PROVIDED ENTRIES:
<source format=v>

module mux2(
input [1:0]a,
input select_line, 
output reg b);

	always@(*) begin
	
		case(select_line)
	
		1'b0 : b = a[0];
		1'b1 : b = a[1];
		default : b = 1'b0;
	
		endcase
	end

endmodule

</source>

--

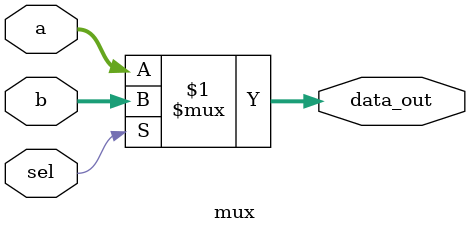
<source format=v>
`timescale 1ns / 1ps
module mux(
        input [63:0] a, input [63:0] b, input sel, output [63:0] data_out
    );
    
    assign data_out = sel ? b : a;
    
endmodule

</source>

* * *

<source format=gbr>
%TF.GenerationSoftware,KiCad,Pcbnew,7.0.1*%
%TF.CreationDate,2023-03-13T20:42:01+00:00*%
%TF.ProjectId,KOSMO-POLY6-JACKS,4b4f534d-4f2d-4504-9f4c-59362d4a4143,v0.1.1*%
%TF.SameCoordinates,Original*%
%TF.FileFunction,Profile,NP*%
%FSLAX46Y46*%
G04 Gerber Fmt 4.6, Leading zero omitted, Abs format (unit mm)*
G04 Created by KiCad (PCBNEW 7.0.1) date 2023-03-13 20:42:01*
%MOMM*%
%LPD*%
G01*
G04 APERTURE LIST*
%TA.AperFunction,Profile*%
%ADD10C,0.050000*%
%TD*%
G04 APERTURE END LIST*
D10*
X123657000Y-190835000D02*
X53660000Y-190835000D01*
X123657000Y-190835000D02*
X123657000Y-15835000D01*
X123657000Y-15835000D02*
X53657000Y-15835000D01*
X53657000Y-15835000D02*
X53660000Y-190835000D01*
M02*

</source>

PROBLEM STATEMENT:
Look through the lines above and collect those with the word "Profile".

REPLY:
%TF.FileFunction,Profile,NP*%
%TA.AperFunction,Profile*%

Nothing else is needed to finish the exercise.